Instructions for the task. Go through the records and count every line that holds "begin". Only the number belongs in the reply.

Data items
↓↓↓

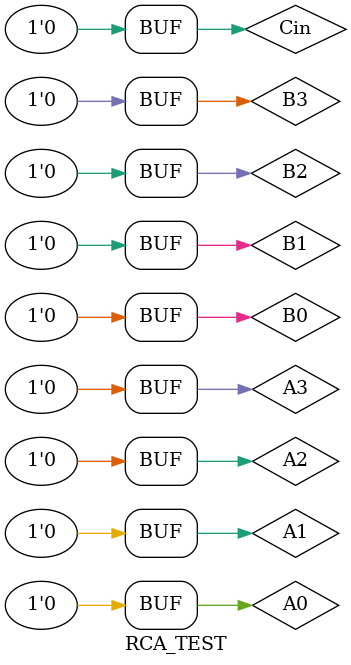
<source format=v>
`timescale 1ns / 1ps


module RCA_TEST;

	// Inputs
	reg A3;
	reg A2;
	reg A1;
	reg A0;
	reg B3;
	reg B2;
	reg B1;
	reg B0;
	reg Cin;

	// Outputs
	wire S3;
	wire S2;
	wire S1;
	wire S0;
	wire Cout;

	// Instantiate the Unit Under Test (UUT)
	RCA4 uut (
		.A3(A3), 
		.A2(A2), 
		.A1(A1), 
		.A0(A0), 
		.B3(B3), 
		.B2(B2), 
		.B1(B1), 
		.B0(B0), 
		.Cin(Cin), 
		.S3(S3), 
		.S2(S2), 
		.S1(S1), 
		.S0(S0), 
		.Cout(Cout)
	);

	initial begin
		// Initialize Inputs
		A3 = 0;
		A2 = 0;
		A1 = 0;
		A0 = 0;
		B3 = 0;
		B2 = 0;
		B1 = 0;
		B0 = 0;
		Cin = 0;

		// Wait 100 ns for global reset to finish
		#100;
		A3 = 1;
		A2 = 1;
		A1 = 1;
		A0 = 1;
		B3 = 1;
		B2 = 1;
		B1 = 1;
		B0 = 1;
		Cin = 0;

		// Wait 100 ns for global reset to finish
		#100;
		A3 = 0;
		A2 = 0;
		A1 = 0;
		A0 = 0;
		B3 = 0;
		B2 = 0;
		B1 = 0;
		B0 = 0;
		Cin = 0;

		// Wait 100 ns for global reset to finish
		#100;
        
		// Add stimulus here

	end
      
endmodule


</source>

↑↑↑
↓↓↓

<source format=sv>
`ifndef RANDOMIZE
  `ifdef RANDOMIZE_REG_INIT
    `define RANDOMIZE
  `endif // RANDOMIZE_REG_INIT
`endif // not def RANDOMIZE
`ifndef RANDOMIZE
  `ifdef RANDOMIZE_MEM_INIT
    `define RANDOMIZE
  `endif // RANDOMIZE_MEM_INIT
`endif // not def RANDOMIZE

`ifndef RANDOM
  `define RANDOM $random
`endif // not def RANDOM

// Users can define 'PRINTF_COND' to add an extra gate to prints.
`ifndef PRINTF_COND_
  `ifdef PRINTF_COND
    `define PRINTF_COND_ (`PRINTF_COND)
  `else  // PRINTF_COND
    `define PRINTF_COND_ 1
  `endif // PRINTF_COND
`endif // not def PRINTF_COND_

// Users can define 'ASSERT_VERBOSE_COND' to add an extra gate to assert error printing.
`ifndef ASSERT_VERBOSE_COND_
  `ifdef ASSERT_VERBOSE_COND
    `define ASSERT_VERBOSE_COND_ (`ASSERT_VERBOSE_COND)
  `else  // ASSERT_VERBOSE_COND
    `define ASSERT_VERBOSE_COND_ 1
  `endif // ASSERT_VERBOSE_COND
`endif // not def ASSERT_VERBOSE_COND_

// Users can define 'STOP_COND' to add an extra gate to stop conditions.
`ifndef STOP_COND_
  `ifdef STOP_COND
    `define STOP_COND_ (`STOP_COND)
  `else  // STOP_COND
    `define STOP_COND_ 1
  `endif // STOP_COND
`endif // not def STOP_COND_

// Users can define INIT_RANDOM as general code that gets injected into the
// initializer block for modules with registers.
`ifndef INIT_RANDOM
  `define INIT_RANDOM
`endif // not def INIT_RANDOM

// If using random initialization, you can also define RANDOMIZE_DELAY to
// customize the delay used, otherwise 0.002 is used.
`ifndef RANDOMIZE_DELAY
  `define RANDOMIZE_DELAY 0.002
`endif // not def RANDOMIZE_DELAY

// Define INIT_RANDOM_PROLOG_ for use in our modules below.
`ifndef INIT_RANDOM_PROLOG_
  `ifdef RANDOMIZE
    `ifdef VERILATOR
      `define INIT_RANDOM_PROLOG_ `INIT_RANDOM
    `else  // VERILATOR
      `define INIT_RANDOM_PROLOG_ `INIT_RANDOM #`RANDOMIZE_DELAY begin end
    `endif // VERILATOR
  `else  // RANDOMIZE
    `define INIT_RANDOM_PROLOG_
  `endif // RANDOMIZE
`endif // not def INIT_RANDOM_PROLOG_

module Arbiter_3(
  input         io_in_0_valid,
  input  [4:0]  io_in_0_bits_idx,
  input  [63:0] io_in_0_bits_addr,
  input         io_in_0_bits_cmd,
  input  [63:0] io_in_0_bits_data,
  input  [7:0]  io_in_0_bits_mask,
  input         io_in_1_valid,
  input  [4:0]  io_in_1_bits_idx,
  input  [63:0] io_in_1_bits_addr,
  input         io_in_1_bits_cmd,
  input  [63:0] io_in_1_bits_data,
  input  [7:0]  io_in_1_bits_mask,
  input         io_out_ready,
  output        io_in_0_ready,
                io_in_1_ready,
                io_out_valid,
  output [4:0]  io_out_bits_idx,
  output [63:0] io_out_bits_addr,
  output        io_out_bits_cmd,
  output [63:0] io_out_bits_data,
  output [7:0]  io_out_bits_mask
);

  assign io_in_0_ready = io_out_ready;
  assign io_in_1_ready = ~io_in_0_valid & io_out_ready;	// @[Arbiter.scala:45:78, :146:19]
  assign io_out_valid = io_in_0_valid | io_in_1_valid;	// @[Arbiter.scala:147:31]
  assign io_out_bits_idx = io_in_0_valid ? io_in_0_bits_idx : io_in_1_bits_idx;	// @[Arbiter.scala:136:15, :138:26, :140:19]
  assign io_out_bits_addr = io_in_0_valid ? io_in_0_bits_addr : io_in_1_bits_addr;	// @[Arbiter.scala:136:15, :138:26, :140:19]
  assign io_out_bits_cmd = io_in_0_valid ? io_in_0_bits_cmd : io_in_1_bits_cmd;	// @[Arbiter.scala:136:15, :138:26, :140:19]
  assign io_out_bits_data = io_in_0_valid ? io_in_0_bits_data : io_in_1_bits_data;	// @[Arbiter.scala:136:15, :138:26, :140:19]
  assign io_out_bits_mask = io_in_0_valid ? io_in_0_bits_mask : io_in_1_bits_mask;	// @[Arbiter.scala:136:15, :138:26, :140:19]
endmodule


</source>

↑↑↑
↓↓↓

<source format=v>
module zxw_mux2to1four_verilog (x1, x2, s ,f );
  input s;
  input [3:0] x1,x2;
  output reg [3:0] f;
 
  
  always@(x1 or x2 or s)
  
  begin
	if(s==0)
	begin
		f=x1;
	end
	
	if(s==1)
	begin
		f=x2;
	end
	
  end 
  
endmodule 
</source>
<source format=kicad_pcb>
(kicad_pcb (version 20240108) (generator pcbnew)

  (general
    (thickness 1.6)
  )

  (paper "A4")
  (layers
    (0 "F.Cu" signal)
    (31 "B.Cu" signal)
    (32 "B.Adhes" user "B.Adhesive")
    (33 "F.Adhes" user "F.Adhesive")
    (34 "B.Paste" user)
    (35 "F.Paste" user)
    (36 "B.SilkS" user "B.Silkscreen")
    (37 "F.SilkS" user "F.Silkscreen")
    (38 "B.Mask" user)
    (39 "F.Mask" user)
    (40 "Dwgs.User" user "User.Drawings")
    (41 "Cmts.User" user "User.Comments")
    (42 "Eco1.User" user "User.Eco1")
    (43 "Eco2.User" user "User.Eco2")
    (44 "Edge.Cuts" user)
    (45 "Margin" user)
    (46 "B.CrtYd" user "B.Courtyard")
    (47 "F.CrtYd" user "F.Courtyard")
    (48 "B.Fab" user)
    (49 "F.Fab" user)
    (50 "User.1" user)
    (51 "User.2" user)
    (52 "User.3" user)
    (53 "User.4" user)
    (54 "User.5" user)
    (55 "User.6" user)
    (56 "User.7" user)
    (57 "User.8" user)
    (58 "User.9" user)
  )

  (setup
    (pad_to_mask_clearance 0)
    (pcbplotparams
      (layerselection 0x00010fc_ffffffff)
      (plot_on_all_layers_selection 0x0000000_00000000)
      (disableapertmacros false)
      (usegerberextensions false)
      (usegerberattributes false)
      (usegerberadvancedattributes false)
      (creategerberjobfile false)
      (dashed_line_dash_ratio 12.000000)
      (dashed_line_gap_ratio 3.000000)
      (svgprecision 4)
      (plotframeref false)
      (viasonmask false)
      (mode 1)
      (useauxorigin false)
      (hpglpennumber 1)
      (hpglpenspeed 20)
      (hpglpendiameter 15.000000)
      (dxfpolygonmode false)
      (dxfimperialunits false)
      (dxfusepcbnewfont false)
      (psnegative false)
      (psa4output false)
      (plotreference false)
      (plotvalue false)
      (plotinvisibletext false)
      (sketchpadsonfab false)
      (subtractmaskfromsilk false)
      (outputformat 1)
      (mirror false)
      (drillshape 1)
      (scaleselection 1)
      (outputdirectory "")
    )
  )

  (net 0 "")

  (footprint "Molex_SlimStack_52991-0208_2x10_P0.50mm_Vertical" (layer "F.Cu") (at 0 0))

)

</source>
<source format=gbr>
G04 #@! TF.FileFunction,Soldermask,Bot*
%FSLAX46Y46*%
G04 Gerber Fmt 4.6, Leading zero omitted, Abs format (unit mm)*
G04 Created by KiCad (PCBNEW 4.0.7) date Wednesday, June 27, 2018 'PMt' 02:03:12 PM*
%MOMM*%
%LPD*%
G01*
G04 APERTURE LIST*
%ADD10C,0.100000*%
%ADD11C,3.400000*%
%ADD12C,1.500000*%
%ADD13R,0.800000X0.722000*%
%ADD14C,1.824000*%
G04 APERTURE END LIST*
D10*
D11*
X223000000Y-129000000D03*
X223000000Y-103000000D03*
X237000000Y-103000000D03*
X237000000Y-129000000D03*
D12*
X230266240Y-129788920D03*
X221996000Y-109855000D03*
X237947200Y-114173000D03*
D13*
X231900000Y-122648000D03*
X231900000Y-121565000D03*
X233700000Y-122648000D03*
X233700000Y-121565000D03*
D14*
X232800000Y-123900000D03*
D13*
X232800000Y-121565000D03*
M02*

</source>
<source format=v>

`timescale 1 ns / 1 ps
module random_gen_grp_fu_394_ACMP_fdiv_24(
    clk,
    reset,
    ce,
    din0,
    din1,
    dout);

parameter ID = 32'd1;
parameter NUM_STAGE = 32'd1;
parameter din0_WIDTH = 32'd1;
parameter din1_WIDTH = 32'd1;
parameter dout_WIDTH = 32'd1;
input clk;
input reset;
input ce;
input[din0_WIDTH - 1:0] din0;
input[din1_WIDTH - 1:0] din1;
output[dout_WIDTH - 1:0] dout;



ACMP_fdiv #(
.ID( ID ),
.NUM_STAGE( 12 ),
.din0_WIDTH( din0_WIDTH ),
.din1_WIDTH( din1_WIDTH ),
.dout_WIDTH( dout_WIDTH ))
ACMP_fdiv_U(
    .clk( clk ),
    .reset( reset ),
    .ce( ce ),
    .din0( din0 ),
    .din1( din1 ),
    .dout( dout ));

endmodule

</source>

↑↑↑

Your response. 5